Assistant Professor of Medicine, Division of Cardiology, Department of Medicine Assistant Professor of Medicine, Department of Pharmacology
The rising prevalence of obesity worldwide and its associated metabolic derangements, such as type 2 diabetes mellitus and cardiovascular disease, pose an enormous public health challenge. Dr. James Lo is a physician-scientist, specializing in cardiovascular medicine and directing a basic research lab. The primary focus of the lab is to investigate the molecular mechanisms of cardiometabolic diseases with the ultimate goal of developing novel treatments directed against them.

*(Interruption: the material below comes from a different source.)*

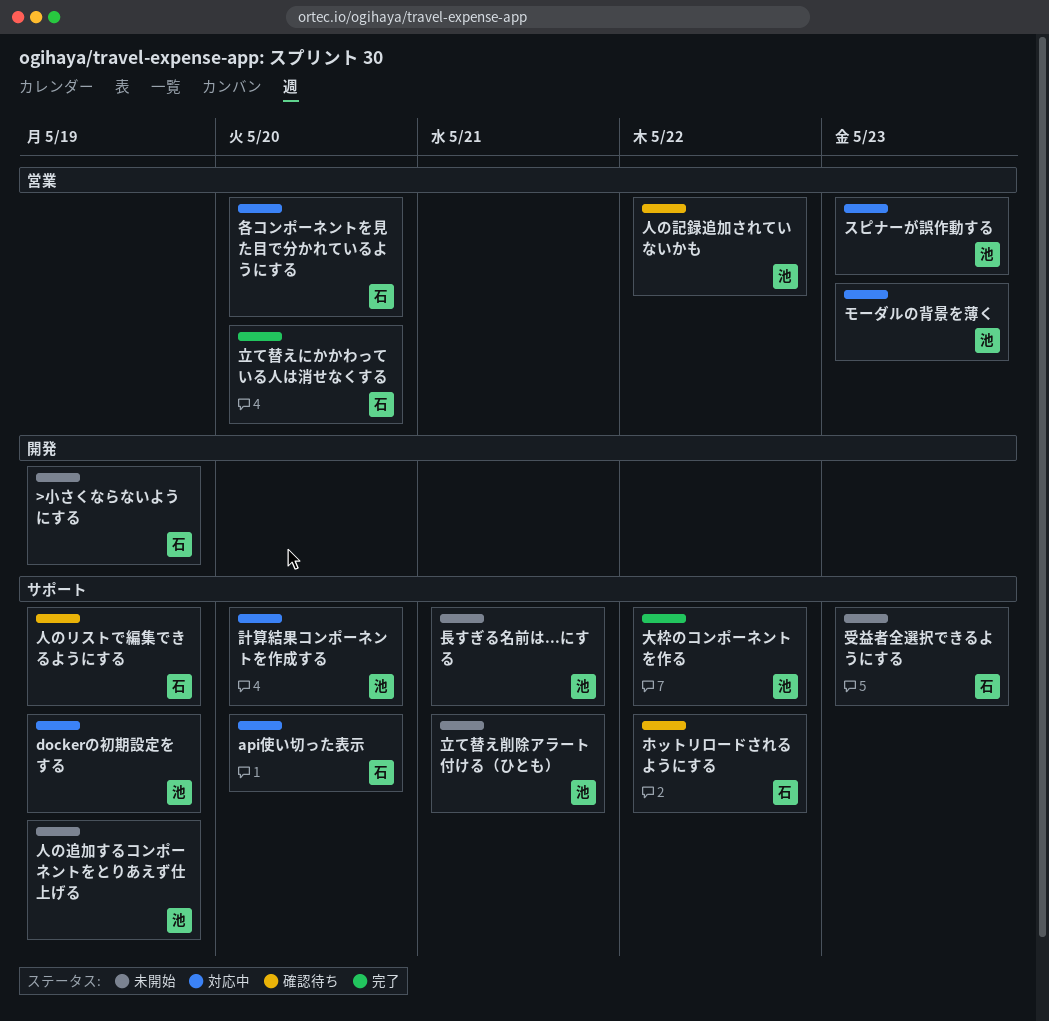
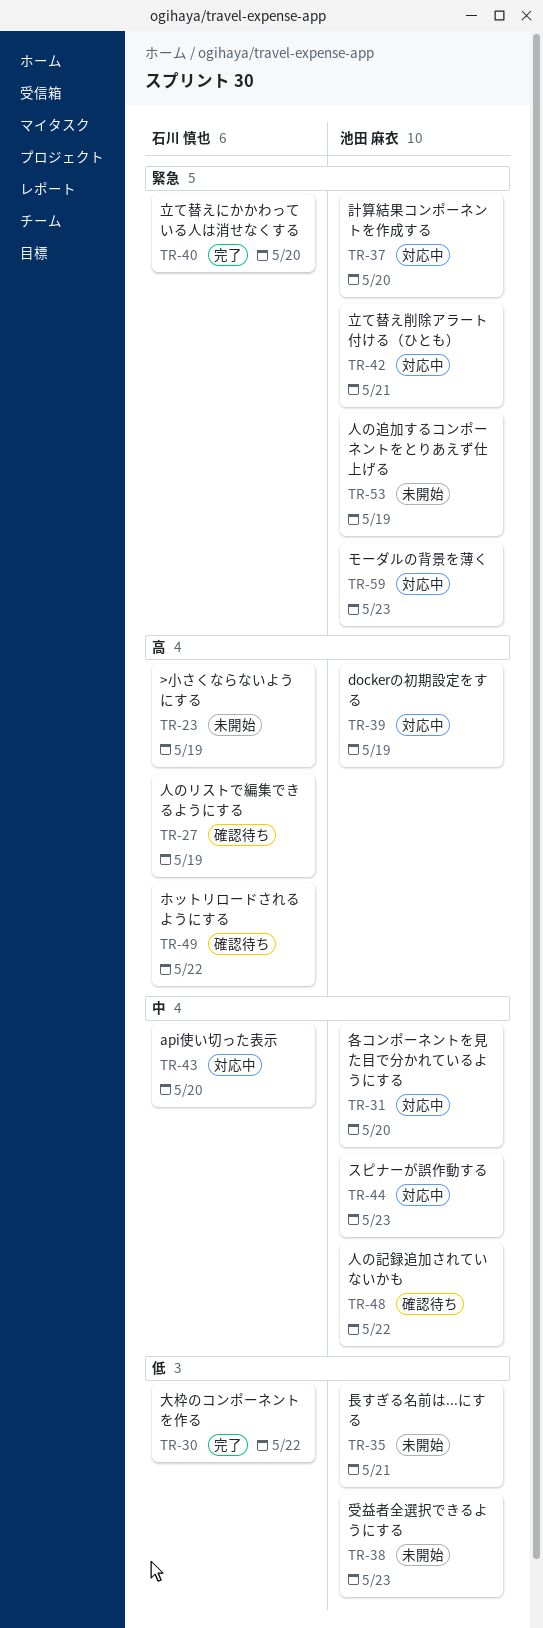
受益者全選択できるようにする, owner: 石川 慎也 -> 池田 麻衣
各コンポーネントを見た目で分かれているようにする, owner: 石川 慎也 -> 池田 麻衣
大枠のコンポーネントを作る, owner: 池田 麻衣 -> 石川 慎也
立て替え削除アラート付ける（ひとも）, status: 未開始 -> 対応中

Recently, our work has led to the identification of adipsin as a critical molecular link connecting obesity and adipose tissue homeostasis to pancreatic beta cell function in type II diabetes. Adipsin, also known as complement factor D, is an adipokine secreted by adipocytes and is decreased in models of obesity and diabetes. We showed that C3a, a complement peptide downstream of adipsin is a novel insulin secretagogue, augmenting pancreatic beta cell function. Our study demonstrates that the adipsin/C3a pathway is critical for islet function under metabolic stress and suggests that manipulation of this pathway may represent a novel therapy for cardiometabolic diseases.
The Lo Laboratory is investigating the determinants of metabolic health using state-of-the-art molecular approaches. There are a number of different active projects available including some centered on mechanisms of cardiovascular disease, adipose biology and pancreatic islet function.